Description of the task: Show all the lines in the data below that include the word "ring".

Dataset entries

+ + + + + + +

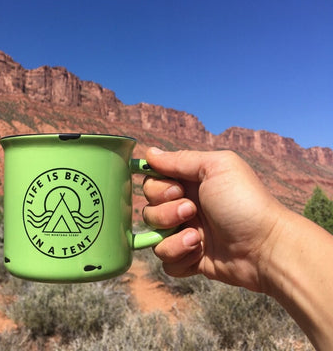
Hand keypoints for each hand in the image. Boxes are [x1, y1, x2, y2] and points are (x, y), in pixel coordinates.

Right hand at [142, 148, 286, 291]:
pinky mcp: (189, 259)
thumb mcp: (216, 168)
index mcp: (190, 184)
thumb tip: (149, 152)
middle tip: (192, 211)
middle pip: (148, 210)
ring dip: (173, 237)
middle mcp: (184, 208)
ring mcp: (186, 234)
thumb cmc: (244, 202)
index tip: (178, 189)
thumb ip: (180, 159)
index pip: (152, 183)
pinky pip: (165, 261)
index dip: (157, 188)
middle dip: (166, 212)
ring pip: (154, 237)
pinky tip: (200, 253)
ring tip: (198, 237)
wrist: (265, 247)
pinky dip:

+ + + + + + +

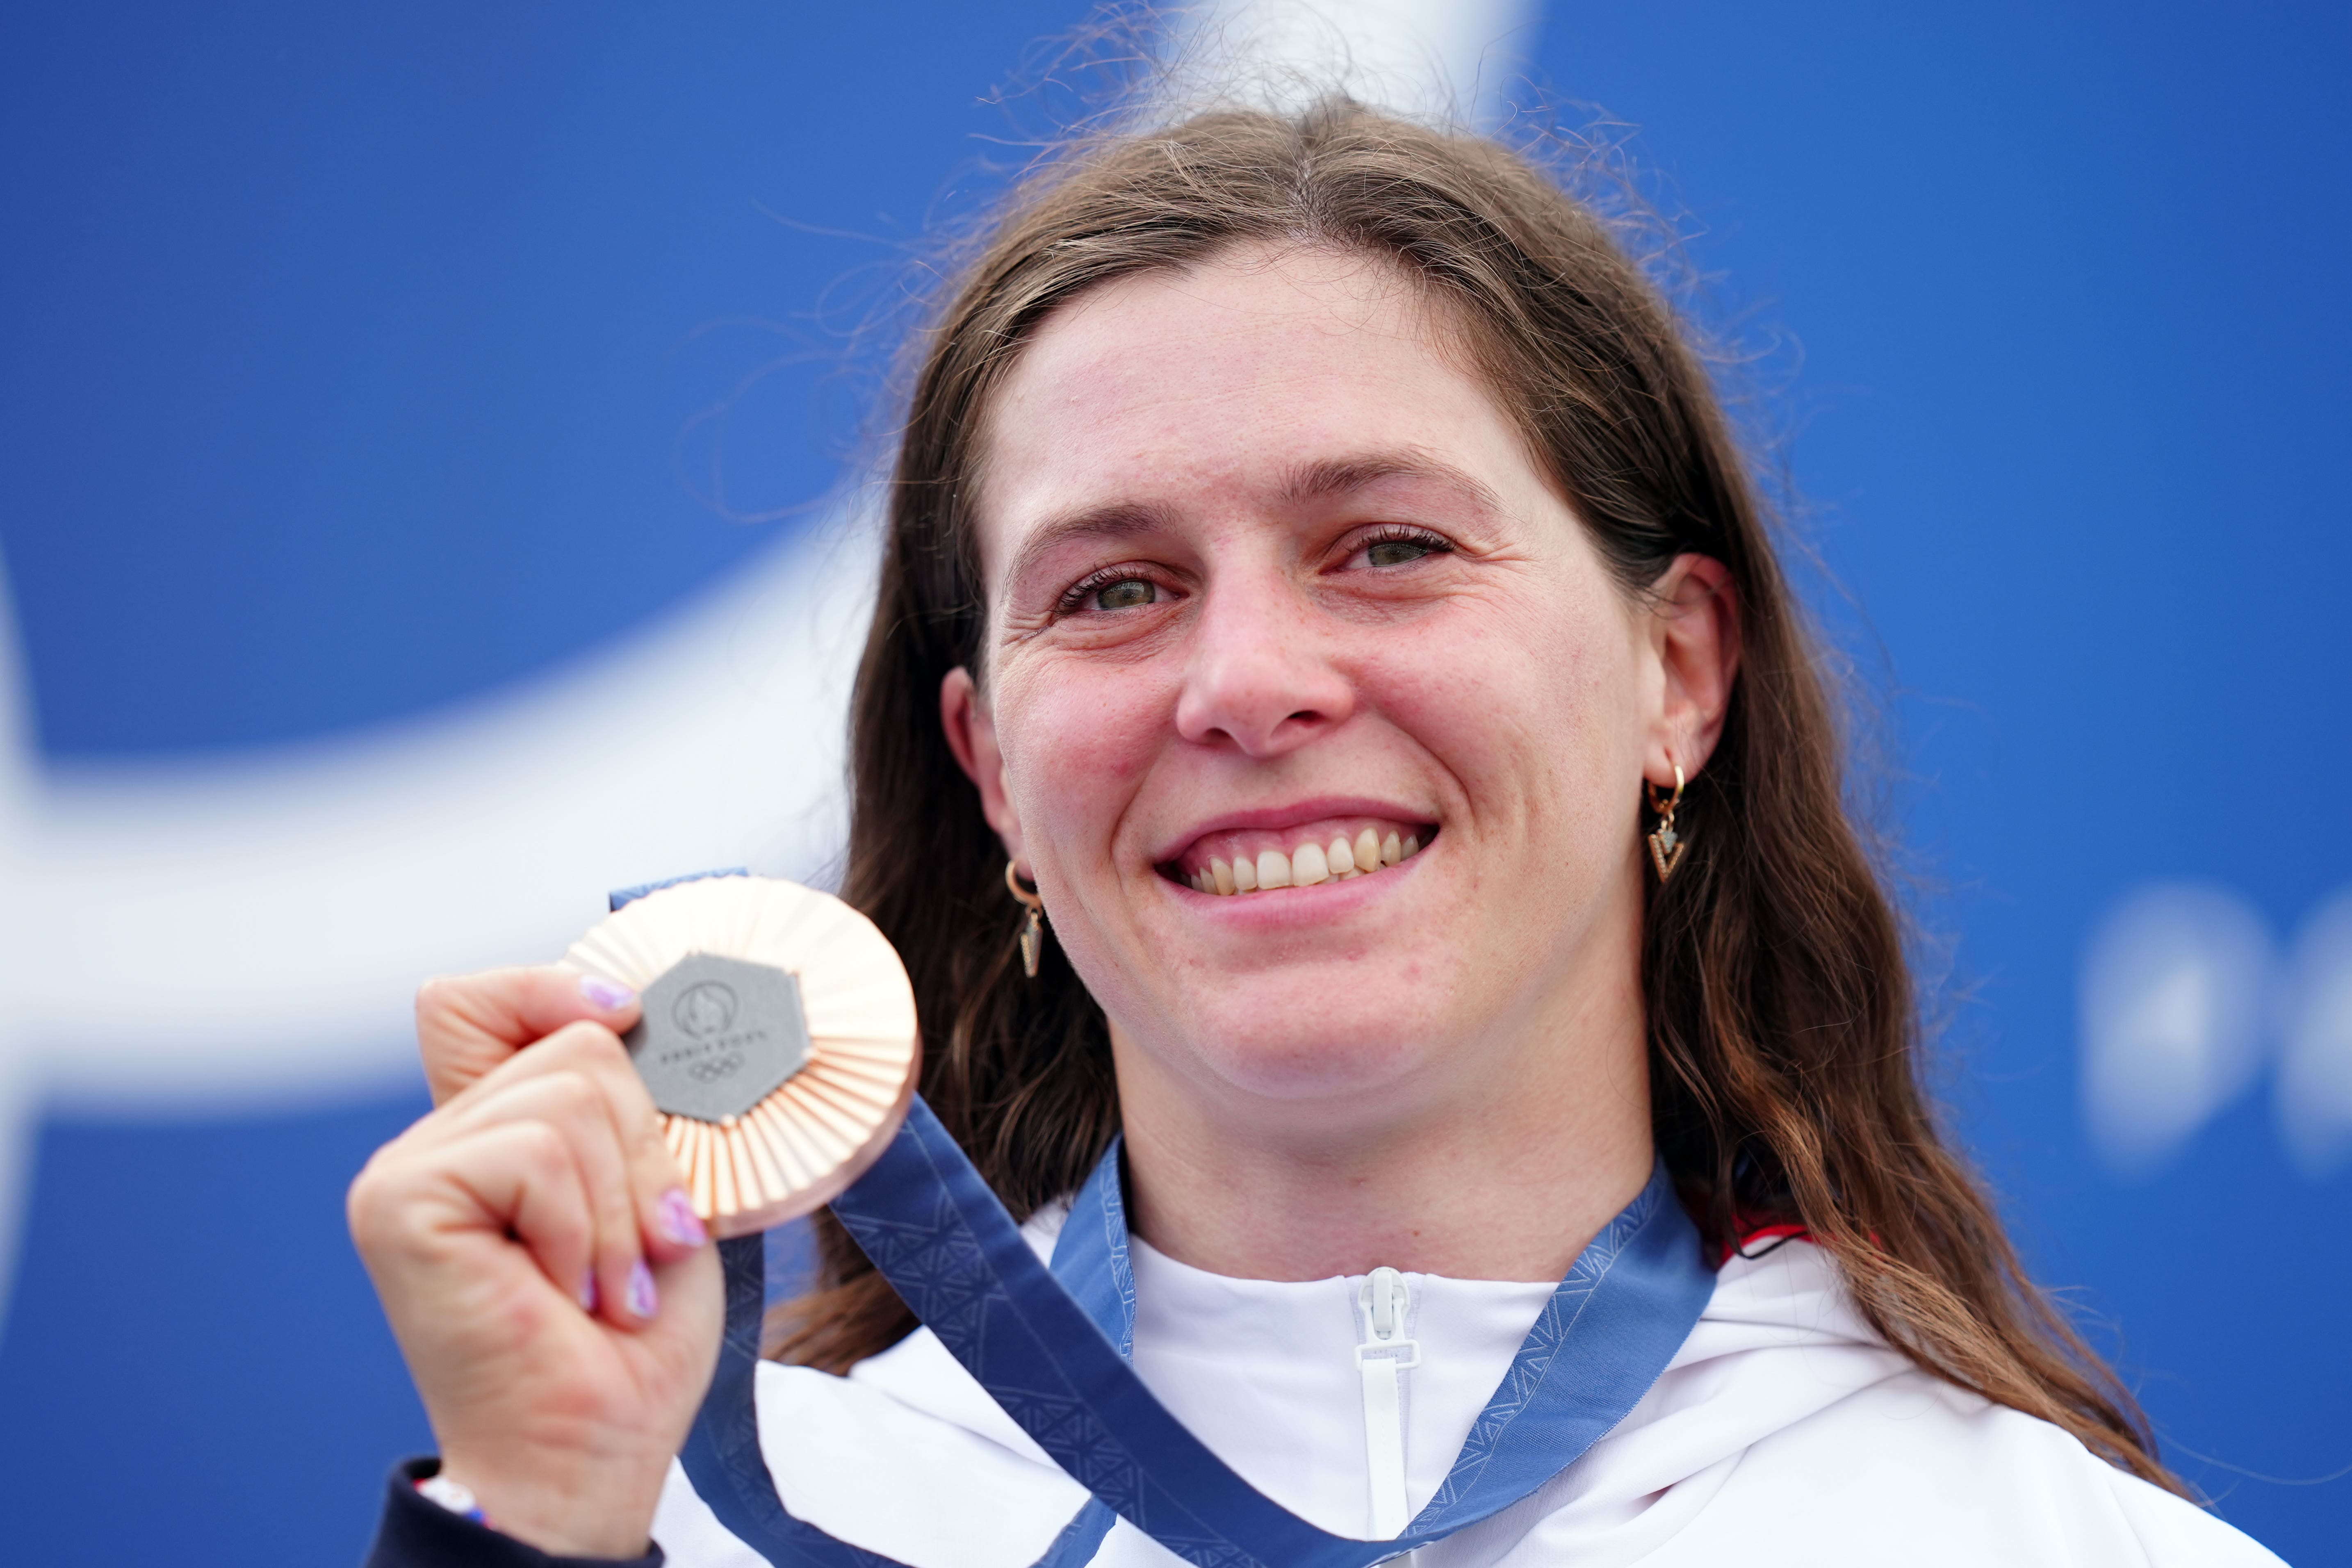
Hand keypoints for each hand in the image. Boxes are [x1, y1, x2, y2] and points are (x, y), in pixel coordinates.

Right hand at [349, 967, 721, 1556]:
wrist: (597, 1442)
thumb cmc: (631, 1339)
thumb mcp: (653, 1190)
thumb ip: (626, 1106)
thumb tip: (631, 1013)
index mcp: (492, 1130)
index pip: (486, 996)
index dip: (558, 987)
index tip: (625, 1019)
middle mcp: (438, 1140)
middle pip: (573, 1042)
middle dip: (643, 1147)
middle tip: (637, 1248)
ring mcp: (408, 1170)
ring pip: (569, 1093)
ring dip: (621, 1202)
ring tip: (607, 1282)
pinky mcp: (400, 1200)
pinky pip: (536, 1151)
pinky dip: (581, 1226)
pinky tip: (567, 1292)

+ + + + + + +

Problem solution:
ring dip: (173, 237)
ring mcp: (186, 234)
ring pip: (154, 237)
ring tip: (198, 237)
ring mcp: (408, 1170)
ring pip: (569, 1093)
ring dip: (621, 1202)
ring tip: (607, 1282)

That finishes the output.